Blog

Enlarge AdventureWorks2012

sql-banner

Just recently I had to have a big datawarehouse solution to test some performance optimization using BIML.
I could use the AdventureWorks2012 database, but I needed the clean datawarehouse tables in order to have minimum data maintennance when testing the BIML scripts.

I could not find it, and figures out it was faster to make my own.

So heavily inspired by this post from Jonathan Kehayias (blog), I’ve made a script that can be used to enlarge the dbo.FactInternetSales table.

The script creates a new table called dbo.FactInternetSalesEnlarged and copies data from dbo.FactInternetSales into it with a randomizer. Exploding the data to a 100 times bigger table – est. 6 mio rows.

Problems and tasks:
1. List every database or table name that appears in the post about enlarging AdventureWorks2012.
2. In the listing, change "layout element" to "page element" in everything from its first line down to the line containing "picture [394, 751, 577, 931]", and write those lines out again with nothing else altered.

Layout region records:
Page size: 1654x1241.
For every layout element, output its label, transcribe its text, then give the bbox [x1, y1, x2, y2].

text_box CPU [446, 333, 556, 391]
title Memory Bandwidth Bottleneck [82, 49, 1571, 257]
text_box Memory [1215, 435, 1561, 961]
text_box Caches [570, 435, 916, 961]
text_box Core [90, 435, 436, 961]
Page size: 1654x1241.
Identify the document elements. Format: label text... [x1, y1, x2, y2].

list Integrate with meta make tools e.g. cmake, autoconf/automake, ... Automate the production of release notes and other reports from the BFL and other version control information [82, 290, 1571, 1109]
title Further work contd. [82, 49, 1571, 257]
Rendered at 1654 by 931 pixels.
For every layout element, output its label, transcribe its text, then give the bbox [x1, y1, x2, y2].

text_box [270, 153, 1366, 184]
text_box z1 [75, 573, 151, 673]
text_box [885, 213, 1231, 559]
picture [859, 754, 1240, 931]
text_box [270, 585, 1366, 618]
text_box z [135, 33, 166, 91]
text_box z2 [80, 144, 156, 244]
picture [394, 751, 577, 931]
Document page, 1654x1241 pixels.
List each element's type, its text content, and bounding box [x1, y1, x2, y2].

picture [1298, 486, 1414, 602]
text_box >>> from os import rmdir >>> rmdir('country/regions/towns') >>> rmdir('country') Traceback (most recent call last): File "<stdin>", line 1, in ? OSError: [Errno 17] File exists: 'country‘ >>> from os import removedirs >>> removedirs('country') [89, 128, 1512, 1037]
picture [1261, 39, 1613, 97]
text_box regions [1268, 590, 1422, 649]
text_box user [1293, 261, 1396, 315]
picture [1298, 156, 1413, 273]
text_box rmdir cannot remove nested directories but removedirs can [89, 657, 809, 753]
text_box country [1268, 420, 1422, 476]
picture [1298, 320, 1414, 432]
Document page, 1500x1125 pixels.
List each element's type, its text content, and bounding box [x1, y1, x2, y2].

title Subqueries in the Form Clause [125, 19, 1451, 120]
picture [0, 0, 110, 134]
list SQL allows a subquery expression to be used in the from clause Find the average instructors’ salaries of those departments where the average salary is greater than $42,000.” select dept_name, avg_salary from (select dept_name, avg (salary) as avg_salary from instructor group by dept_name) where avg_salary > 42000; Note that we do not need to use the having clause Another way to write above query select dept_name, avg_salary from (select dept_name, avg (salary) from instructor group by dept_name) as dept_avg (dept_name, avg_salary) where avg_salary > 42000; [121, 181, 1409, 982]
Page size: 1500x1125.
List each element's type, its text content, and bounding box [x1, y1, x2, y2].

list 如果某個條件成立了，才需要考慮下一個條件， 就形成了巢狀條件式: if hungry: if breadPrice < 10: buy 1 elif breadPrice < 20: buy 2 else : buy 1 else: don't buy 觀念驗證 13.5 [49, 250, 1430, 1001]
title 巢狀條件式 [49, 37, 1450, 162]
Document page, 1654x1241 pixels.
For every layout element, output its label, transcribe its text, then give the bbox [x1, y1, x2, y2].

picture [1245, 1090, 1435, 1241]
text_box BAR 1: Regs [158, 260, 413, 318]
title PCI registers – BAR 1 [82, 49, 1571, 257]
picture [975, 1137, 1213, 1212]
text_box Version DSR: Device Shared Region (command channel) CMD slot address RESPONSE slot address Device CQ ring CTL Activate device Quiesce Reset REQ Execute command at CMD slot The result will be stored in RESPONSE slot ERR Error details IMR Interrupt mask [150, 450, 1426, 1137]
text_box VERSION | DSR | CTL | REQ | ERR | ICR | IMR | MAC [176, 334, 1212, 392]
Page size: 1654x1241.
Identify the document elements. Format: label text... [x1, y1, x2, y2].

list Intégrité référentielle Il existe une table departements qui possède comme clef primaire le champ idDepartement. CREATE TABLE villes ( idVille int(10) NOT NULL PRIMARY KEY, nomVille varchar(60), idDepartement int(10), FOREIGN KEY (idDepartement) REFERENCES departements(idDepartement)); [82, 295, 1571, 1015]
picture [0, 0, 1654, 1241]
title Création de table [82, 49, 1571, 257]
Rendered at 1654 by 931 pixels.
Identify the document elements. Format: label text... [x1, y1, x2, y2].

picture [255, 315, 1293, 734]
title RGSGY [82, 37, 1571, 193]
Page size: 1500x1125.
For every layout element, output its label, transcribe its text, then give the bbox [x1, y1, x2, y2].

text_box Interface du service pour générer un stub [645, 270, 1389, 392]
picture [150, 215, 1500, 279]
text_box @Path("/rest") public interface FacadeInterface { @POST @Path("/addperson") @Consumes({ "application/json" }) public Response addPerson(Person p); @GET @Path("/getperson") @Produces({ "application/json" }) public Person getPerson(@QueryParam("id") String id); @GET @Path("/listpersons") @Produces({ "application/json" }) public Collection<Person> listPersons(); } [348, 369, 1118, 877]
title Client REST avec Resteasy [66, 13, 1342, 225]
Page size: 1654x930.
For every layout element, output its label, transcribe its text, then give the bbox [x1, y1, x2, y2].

Outputs:
1.
AdventureWorks2012
dbo.FactInternetSales
dbo.FactInternetSalesEnlarged

2.
Page size: 1654x1241.
For every page element, output its label, transcribe its text, then give the bbox [x1, y1, x2, y2].

text_box CPU [446, 333, 556, 391]
title Memory Bandwidth Bottleneck [82, 49, 1571, 257]
text_box Memory [1215, 435, 1561, 961]
text_box Caches [570, 435, 916, 961]
text_box Core [90, 435, 436, 961]
Page size: 1654x1241.
Identify the document elements. Format: label text... [x1, y1, x2, y2].

list Integrate with meta make tools e.g. cmake, autoconf/automake, ... Automate the production of release notes and other reports from the BFL and other version control information [82, 290, 1571, 1109]
title Further work contd. [82, 49, 1571, 257]
Rendered at 1654 by 931 pixels.
For every page element, output its label, transcribe its text, then give the bbox [x1, y1, x2, y2].

text_box [270, 153, 1366, 184]
text_box z1 [75, 573, 151, 673]
text_box [885, 213, 1231, 559]
picture [859, 754, 1240, 931]
text_box [270, 585, 1366, 618]
text_box z [135, 33, 166, 91]
text_box z2 [80, 144, 156, 244]
picture [394, 751, 577, 931]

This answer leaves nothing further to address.